TASK ITEM:
Could you repeat all of the entries exactly, leaving out any pictures?

[Data items]
+ + + + +
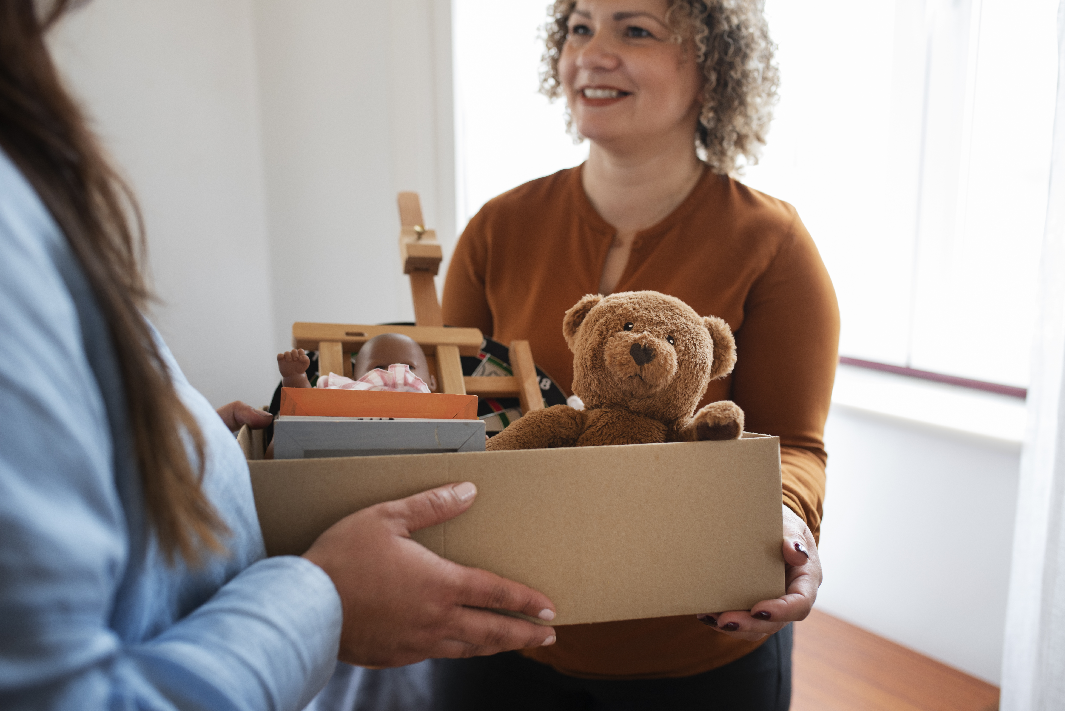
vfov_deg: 37.9
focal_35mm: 35
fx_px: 1036
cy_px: 356
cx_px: 532
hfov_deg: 54.4
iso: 320
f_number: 3.2
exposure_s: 1/200
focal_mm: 35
+ + + + +
TASK SOLUTION:
vfov_deg: 37.9
focal_35mm: 35
fx_px: 1036
cy_px: 356
cx_px: 532
hfov_deg: 54.4
iso: 320
f_number: 3.2
exposure_s: 1/200
focal_mm: 35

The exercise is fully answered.